Adapting to more high-performance use cases

this week i tried to store 5000 email headers in an unhosted web app; about 8Mb of data when JSON-stringified. when you compare it to standard lamp or native C/C++ software development (where anything under 1 million rows is considered a small dataset), the experience was really quite slow and problematic.

we also already found the problem that doing many consecutive commits to IndexedDB is slow (importing an addressbook into remoteStorage takes several minutes), and sometimes IndexedDB just throws an error at times where you don’t want it to.

basically, i think we should move IndexedDB out of the critical path of how an app accesses its data.

i think the way forward is to start using an approach more like memory paging. this would require a change in the baseclient API:

  • keep subtrees of the data tree in memory, and allow synchronous access to that.
  • provide a function to load and unload certain subtrees from IndexedDB to keep mem usage down
  • the official local copy of the data is in memory, and from there we push a changes feed both to IndexedDB and to remote (if connected).
  • for efficiency, data in IndexedDB can be stored in bigger composite objects, representing whole subtrees. we can also store incrementals, and replay them on top of the latest snapshot when recovering from a browser crash or page refresh. these incrementals can then be applied to the snapshot when the subtree is unloaded from memory.

there are also several data structures that are useful;

one important one is an append-only history, where older parts are archived and only the newest part is kept loaded into memory.

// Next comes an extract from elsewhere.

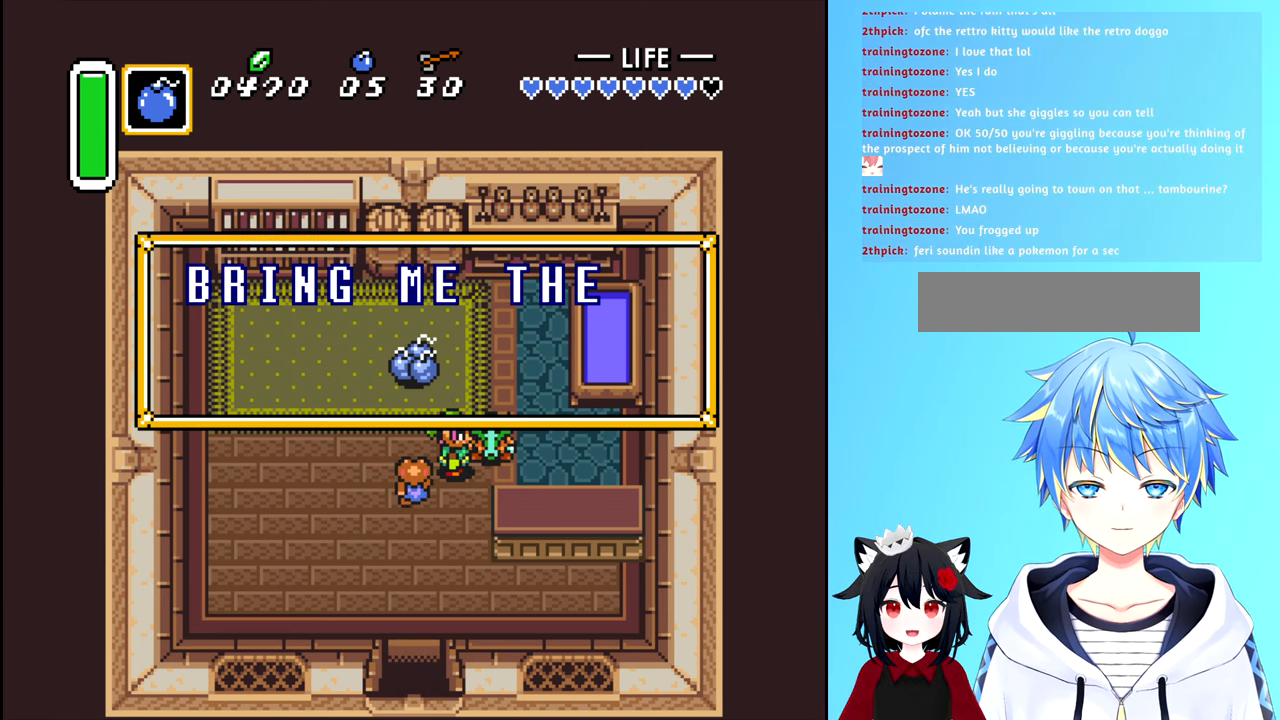
{"buttons": [], "events": []}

another is the PrefixTree which i use in https://github.com/michielbdejong/meute/blob/master/remotestorage-modules/module-utils.js#L1-L134 and which automatically creates more subdirs for longer prefixes when you keep adding items to it.

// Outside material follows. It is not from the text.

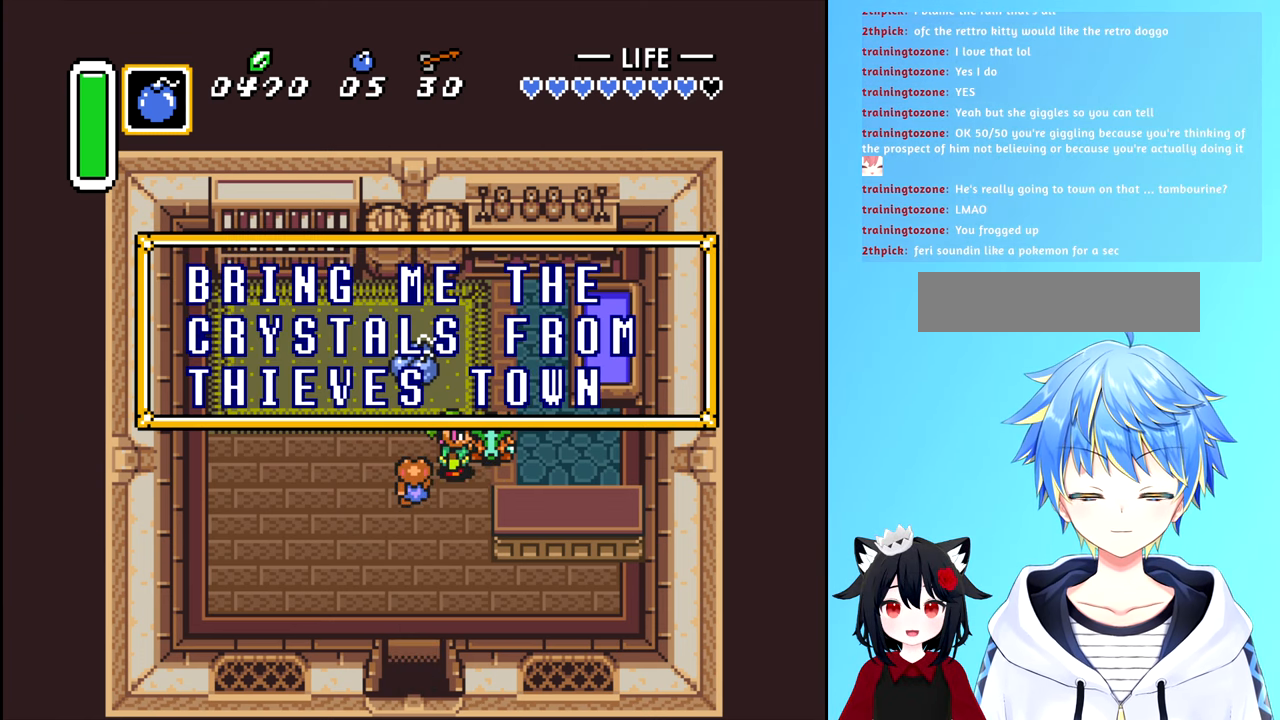
{"buttons": [], "events": []}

and sometimes it’s useful to keep multiple indexes into the same data; for instance, i may want to have a pointer to the last messages from a specific contact, for each contact, and a list of contacts who match a certain text-search string

actually maybe we want to keep all of this in the modules, as it is now. the baseClient can expose the promises interface with slow access to IndexedDB and all the errors it throws. then the module can provide a fast synchronous interface to in-memory data, and optimize what it stores, and how it loads and unloads data in memory.

IndexedDB is actually made for this, so maybe we should investigate why it’s slow with the current code first?

yeah, i asked Dale Harvey from PouchDB about it and found out some more from links he pointed me to, basically, the big penalty is committing writes. everything else is fast. i think i also have an idea why the AbortErrors were happening. i’ll revisit caching layer performance once i get sync-per-node working.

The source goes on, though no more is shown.